Cataphract - Etymology

Etymology

The genesis is undoubtedly Greek. Kataphraktos (or various transliterations such as: Cataphraktos, Cataphractos, Katafraktos, etc.) is composed of the Greek root words: κατά, "completely", plus φρακτός, "covered, protected", which is interpreted along the lines of "fully armored" or "closed from all sides". The term first appears substantively in Latin, in the writings of Sisennus: "… loricatos, quos cataphractos vocant …", meaning "… the armored, whom they call cataphract …".

There appears to be some confusion about the term in the late Roman period, as armored cavalry men of any sort that were traditionally referred to as Equites in the Republican period later became exclusively designated as "cataphracts". Vegetius, writing in the fourth century, described armor of any sort as "cataphracts" – which at the time of writing would have been either lorica segmentata or lorica hamata.

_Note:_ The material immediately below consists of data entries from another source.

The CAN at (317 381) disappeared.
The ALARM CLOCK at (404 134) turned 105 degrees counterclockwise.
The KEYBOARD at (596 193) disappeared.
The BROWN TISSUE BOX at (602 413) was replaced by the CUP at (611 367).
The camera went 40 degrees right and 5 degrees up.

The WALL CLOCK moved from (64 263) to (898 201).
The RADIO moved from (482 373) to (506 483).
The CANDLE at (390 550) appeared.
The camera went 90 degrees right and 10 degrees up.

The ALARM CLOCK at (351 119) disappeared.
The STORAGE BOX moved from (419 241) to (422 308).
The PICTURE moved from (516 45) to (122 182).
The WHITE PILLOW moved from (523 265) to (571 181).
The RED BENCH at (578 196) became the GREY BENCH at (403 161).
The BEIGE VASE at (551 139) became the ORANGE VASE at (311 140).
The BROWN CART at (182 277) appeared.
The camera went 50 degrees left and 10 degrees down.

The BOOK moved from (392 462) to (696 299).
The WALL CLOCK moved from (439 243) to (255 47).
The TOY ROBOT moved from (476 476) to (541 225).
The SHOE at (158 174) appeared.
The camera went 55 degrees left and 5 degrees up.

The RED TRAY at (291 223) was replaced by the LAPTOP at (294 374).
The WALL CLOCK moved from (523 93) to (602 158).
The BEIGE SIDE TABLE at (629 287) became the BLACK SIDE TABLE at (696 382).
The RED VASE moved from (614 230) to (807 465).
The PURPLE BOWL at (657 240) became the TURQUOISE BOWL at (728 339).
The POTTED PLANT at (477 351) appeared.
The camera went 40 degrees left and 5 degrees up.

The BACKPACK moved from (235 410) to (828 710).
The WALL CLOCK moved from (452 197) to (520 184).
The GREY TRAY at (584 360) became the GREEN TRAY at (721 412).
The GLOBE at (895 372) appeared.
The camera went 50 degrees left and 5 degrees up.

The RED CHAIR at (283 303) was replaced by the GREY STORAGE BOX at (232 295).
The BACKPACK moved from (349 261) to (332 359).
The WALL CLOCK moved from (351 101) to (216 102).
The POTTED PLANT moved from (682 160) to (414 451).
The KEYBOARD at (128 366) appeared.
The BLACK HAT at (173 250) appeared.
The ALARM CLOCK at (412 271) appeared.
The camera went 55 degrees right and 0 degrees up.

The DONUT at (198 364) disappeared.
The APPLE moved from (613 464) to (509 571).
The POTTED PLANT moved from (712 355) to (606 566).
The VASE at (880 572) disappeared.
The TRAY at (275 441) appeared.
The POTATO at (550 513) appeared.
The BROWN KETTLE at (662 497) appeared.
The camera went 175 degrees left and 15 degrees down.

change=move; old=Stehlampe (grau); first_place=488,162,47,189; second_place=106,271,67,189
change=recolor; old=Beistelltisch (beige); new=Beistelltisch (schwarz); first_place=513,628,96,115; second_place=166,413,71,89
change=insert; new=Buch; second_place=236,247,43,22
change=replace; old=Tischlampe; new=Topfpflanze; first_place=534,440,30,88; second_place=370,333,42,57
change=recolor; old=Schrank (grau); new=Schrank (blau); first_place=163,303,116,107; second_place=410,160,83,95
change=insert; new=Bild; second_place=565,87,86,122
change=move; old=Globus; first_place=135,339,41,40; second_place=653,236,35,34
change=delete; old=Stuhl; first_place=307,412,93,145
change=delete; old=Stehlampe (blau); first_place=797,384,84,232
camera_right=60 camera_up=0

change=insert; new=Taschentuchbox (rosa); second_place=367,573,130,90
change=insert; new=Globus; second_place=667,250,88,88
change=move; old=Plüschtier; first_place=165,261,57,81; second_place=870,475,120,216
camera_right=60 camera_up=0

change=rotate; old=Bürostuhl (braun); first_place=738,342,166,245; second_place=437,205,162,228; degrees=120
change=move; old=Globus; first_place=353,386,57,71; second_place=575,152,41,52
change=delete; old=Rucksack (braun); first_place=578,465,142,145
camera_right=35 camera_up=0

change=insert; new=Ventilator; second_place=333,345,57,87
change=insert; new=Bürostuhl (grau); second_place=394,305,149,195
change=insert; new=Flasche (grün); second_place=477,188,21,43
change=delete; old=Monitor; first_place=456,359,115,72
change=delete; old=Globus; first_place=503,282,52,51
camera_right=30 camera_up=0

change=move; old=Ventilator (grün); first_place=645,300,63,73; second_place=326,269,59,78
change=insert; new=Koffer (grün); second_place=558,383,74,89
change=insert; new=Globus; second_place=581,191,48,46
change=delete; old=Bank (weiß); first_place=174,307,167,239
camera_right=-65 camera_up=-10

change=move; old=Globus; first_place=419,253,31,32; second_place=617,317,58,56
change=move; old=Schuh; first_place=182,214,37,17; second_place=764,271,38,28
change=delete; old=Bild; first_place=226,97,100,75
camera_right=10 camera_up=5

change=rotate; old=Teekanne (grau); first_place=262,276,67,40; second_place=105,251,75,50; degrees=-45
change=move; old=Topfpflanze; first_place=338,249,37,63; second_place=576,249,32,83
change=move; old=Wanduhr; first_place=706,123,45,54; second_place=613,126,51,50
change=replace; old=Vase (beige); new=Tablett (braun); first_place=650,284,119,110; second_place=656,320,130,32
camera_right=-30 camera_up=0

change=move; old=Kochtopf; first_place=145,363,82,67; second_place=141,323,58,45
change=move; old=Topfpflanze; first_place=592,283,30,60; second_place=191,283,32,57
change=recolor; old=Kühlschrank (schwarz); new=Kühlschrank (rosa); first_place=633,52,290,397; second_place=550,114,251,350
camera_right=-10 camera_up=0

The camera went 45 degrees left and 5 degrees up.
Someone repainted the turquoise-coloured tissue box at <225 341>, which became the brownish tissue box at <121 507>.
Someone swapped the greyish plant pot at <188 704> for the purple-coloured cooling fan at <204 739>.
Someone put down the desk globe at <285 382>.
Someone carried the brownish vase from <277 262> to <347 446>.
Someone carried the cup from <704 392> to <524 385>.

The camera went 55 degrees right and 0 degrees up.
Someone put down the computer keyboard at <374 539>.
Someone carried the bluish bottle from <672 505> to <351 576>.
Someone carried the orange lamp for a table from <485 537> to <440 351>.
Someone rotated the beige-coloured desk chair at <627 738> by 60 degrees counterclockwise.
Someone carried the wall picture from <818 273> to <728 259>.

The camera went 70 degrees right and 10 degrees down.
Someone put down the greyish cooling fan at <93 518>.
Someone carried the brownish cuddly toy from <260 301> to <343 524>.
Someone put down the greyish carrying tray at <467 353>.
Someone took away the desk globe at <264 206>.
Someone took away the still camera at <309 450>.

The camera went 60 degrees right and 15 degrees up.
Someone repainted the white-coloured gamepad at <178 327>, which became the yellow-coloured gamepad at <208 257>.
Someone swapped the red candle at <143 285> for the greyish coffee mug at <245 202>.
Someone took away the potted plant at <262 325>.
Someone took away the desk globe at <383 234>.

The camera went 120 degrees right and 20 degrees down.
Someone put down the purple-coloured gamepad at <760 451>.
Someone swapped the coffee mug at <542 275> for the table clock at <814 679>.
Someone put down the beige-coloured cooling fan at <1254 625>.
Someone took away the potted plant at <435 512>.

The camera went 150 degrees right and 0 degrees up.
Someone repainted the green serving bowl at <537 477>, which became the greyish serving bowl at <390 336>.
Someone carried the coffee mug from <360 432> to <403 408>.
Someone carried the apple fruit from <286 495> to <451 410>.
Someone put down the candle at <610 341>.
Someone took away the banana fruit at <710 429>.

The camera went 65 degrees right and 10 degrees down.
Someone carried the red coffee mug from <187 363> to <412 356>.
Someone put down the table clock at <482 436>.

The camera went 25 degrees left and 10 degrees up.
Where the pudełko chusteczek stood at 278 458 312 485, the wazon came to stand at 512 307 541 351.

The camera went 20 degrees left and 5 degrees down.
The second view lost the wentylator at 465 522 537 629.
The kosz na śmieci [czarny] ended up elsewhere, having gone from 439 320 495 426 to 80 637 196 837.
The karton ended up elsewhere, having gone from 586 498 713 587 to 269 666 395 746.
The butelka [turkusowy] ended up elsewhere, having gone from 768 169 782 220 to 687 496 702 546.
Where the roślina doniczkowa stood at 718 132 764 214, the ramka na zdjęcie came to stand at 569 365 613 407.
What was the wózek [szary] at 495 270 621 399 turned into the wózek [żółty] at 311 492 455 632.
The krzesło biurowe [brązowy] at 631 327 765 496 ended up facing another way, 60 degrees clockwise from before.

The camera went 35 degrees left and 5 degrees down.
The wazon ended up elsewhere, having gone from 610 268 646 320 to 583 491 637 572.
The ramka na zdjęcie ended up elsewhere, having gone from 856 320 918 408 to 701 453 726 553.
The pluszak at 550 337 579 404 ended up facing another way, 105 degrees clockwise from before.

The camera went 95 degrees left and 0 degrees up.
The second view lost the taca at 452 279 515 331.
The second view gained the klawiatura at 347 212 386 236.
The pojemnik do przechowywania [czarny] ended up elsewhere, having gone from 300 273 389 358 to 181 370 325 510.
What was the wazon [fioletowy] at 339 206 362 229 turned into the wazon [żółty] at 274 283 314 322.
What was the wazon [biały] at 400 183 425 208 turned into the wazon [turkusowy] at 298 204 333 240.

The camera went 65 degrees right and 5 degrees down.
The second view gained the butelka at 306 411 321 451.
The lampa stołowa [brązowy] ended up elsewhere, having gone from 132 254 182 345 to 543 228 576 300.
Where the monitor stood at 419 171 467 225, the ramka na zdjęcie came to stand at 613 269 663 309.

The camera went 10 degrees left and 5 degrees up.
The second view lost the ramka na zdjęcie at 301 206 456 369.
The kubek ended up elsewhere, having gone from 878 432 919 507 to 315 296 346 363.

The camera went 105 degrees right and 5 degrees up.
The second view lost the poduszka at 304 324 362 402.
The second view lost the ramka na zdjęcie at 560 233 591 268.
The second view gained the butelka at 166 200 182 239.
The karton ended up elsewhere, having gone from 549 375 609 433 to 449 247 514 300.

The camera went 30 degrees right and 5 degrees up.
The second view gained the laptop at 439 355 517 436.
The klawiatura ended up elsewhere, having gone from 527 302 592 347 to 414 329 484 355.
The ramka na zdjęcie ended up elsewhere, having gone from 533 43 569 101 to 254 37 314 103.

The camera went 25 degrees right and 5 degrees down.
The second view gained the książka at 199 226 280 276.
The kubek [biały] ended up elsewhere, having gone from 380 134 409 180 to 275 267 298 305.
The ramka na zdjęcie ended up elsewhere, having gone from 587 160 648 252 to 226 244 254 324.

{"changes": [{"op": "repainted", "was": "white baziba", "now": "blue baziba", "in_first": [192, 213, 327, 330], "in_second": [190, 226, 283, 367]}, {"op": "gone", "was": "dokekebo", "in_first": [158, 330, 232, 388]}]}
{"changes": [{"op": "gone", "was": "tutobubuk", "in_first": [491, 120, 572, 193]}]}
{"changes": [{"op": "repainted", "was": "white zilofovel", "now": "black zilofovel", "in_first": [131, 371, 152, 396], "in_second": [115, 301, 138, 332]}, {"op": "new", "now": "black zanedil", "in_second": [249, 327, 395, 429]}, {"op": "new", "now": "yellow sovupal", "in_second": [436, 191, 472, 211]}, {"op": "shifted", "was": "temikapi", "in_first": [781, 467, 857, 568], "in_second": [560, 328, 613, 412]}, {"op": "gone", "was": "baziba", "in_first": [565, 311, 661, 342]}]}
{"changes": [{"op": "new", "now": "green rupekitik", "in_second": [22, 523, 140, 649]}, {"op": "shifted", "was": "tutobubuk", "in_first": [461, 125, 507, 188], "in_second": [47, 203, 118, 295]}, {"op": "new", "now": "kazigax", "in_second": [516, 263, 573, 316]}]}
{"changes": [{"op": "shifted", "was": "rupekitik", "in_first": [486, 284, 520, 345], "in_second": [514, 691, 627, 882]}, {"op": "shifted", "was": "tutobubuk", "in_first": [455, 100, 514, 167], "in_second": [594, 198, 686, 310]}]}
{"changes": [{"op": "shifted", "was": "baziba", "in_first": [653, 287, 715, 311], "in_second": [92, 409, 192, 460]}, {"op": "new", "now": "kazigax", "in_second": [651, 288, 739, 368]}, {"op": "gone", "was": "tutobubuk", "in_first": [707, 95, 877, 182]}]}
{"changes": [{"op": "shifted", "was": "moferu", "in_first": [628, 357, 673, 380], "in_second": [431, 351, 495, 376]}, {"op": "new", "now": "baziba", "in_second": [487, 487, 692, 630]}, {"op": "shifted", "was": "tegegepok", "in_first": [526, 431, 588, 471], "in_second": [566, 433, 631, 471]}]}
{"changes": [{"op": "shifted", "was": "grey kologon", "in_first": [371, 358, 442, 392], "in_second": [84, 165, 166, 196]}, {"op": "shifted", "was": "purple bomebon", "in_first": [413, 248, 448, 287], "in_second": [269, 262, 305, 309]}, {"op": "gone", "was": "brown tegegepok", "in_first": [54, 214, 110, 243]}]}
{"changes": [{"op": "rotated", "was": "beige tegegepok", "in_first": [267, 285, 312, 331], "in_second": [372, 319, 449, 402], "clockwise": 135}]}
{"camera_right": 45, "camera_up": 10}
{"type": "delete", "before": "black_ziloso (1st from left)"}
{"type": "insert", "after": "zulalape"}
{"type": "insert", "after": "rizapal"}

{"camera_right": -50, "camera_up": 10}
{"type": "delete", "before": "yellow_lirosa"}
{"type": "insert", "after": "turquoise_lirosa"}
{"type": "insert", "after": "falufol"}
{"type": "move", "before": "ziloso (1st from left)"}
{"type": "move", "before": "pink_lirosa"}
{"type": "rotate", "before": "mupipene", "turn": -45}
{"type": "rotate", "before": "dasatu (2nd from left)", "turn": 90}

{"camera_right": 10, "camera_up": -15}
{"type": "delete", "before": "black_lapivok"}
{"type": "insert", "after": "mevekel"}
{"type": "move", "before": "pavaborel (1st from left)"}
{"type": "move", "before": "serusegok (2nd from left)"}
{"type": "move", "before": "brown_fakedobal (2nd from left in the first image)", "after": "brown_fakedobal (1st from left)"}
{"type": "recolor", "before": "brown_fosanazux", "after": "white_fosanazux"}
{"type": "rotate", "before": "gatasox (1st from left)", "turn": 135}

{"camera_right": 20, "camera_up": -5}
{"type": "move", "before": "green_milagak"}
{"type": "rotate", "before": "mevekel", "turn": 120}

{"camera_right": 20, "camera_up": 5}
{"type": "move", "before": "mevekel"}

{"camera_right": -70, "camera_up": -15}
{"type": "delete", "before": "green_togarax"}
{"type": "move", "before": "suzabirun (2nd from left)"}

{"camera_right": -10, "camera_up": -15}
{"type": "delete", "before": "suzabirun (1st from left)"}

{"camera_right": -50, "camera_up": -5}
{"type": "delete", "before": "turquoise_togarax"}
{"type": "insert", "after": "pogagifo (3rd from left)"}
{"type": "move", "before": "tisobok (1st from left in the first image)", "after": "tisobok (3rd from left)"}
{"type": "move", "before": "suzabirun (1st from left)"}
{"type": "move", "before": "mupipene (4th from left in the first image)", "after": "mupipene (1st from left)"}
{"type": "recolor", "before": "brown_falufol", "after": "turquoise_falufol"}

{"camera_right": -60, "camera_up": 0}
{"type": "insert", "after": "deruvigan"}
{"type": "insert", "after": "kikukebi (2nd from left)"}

Ammianus Marcellinus, Roman soldier and historian of the fourth century, mentions the: "cataphracti equites (quos clibanarios dictitant)" – the "cataphract cavalry which they regularly call Clibanarii" (implying that clibanarii is a foreign term, not used in Classical Latin).

Clibanarii is a Latin word for "mail-clad riders", itself a derivative of the Greek: κλιβανοφόροι Klibanophoroi, meaning "camp oven bearers" from the Greek word κλίβανος, meaning "camp oven" or "metallic furnace"; the word has also been tentatively linked to the Persian word for a warrior, "grivpan". However, it appears with more frequency in Latin sources than in Greek throughout antiquity. A twofold origin of the Greek term has been proposed: either that it was a humorous reference to the heavily armored cataphracts as men encased in armor who would heat up very quickly much like in an oven; or that it was further derived from the Old Persian word *griwbanar (or *Grivpanvar), itself composed of the Iranian roots griva-pana-bara, which translates into "neck-guard wearer".

Roman chroniclers and historians Arrian, Aelian and Asclepiodotus use the term cataphract in their military treatises to describe any type of cavalry with either partial or full horse and rider armor. The Byzantine historian Leo Diaconis calls them πανσιδήρους ἱππότας, which would translate as "fully iron-clad knights".

There is, therefore, some doubt as to what exactly cataphracts were in late antiquity, and whether or not they were distinct from clibanarii. Some historians theorise that cataphracts and clibanarii were one and the same type of cavalry, designated differently simply as a result of their divided geographical locations and local linguistic preferences. Cataphract-like cavalry under the command of the Western Roman Empire, where Latin was the official tongue, always bore the Latinized variant of the original Greek name, Cataphractarii. The cataphract-like cavalry stationed in the Eastern Roman Empire had no exclusive term ascribed to them, with both the Latin variant and the Greek innovation Clibanarii being used in historical sources, largely because of the Byzantine's heavy Greek influence (especially after the 7th century, when Latin ceased to be the official language). Contemporary sources, however, sometimes imply that clibanarii were in fact a heavier type of cavalryman, or formed special-purpose units (such as the late Equites Sagittarii Clibanarii, a Roman equivalent of horse archers, first mentioned in the Notitia Dignitatum). Therefore, either side can be argued, but given the fact that "cataphract" was used for more than a millennium by various cultures, it stands to reason that different types of fully armored cavalry in the armies of different nations were assigned this name by Greek and Roman scholars not familiar with the native terms for such cavalry.